> [PROBLEM TO SOLVE]: Please give back, exactly as written, the lines from the line with "fruit: none [544,606,574,635]" to the line with "chandelier: none [289,61,356,122]" in the listing below, leaving out all pictures.

[Start of Attachment]

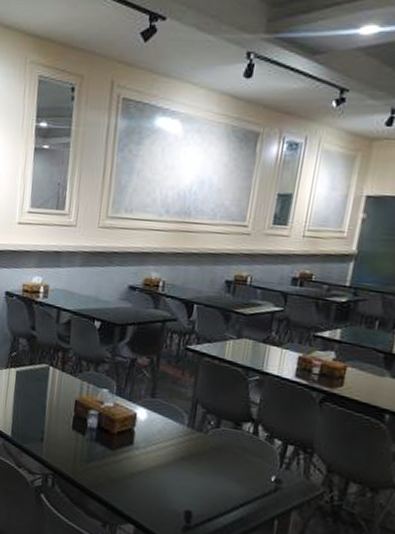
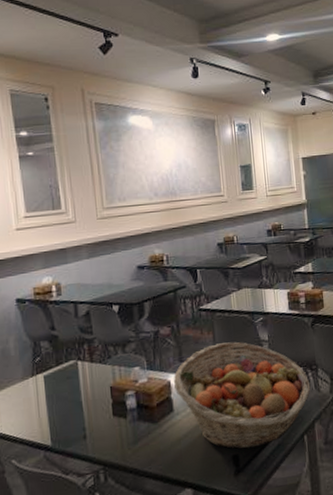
fruit basket: none [139,390,299,514] -> present [173,342,311,449]

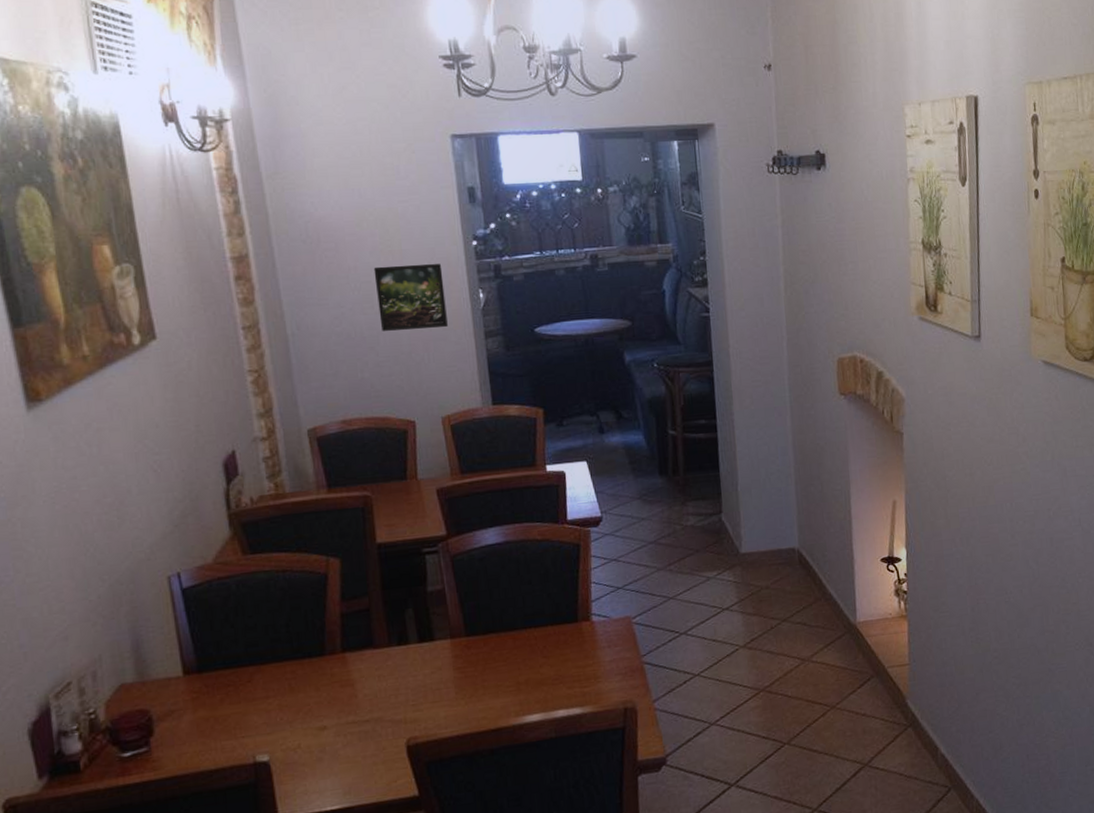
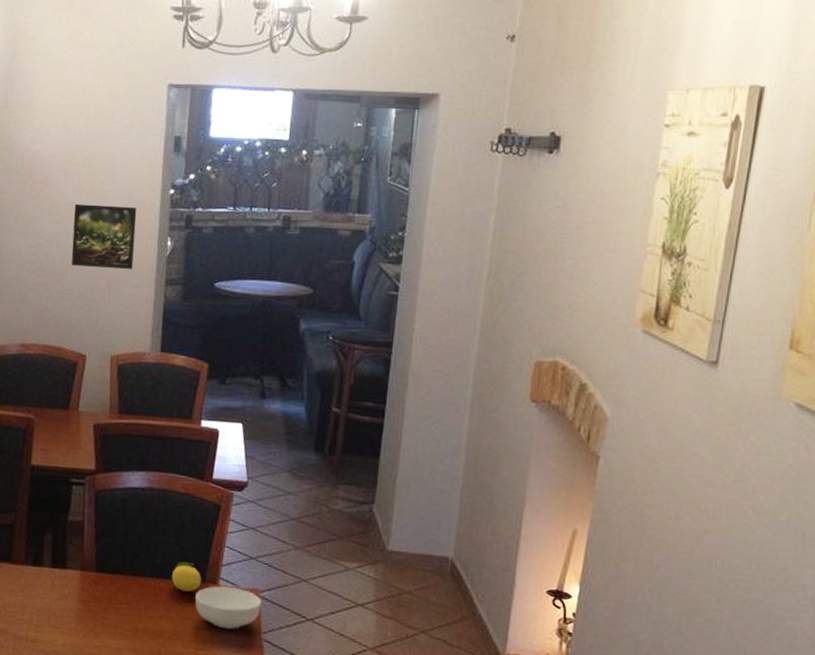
fruit: none [544,606,574,635] -> present [172,562,201,592]
cereal bowl: none [571,619,636,662] -> present [195,586,261,629]

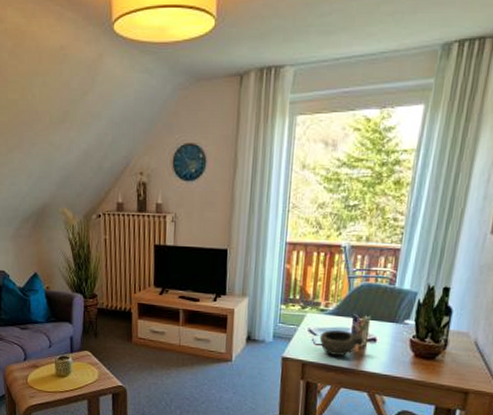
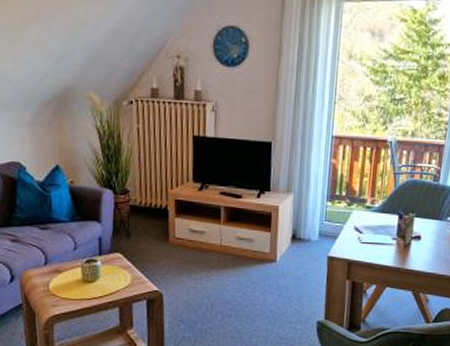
bowl: present [319,330,364,357] -> none [365,228,409,255]

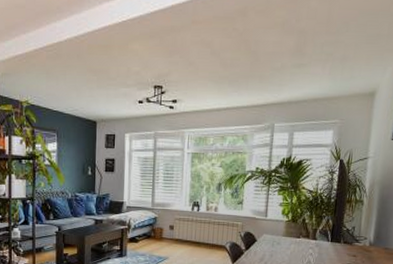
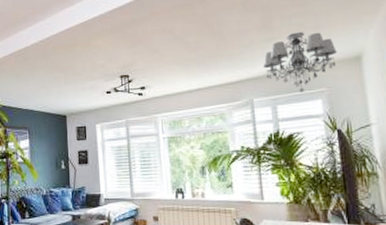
chandelier: none [289,61,356,122] -> present [263,32,337,93]

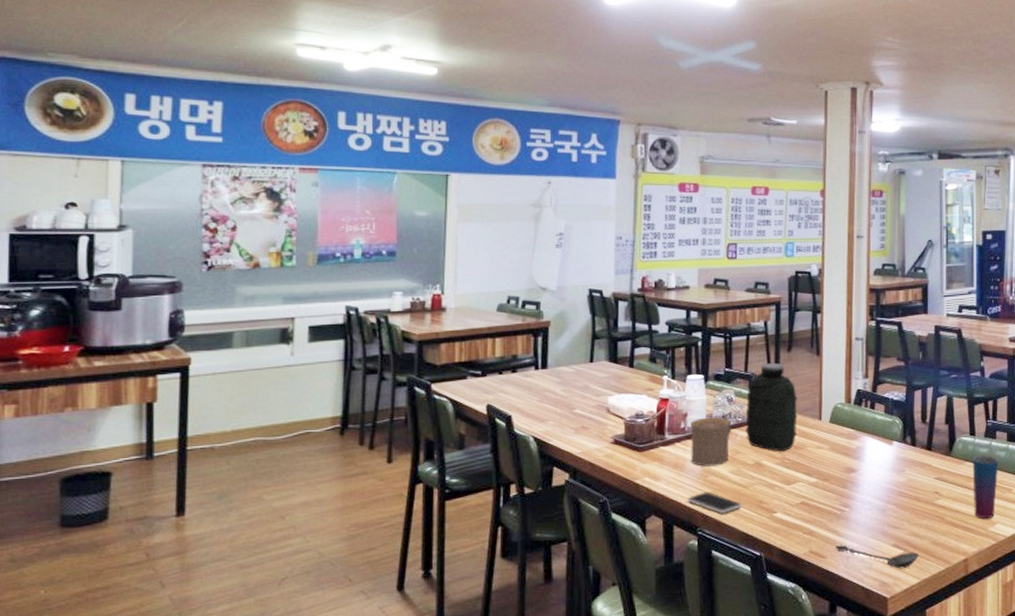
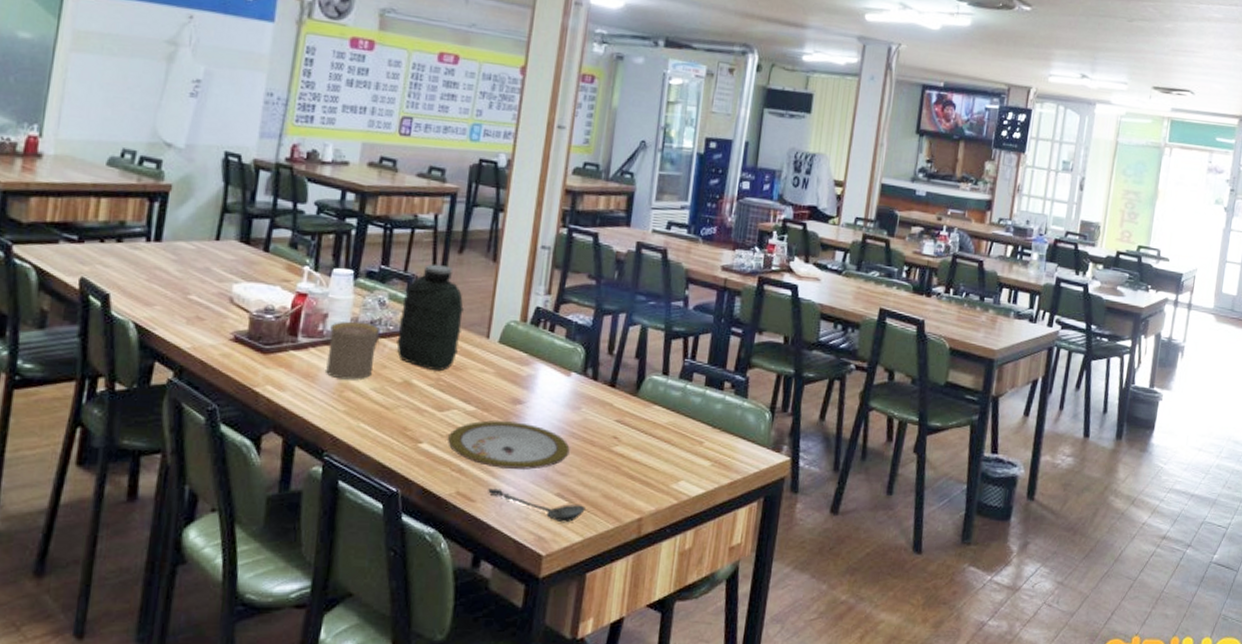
smartphone: present [688,491,742,515] -> none [316,409,381,439]
plate: none [797,487,900,528] -> present [448,420,570,470]
cup: present [972,455,999,519] -> none [656,398,693,474]

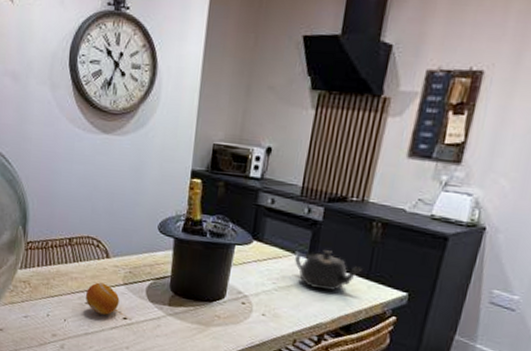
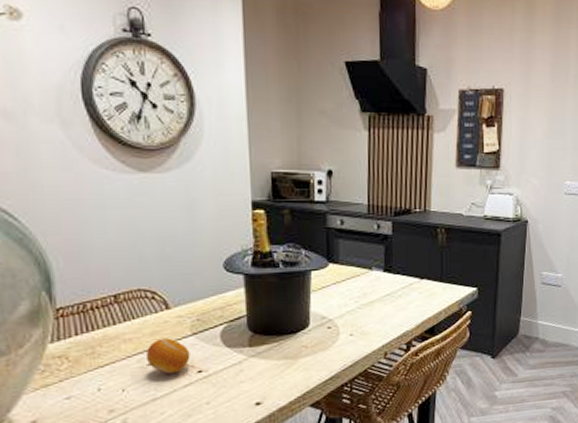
teapot: present [295,250,363,292] -> none [373,261,436,300]

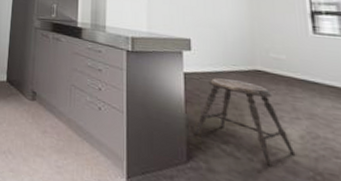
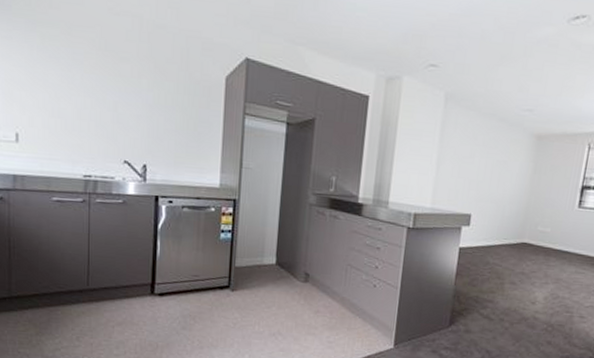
stool: present [195,78,296,166] -> none [460,251,538,323]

[End of Attachment]

> [YOUR RESPONSE]:
fruit: none [544,606,574,635] -> present [172,562,201,592]
cereal bowl: none [571,619,636,662] -> present [195,586,261,629]

bowl: present [319,330,364,357] -> none [365,228,409,255]

chandelier: none [289,61,356,122] -> present [263,32,337,93]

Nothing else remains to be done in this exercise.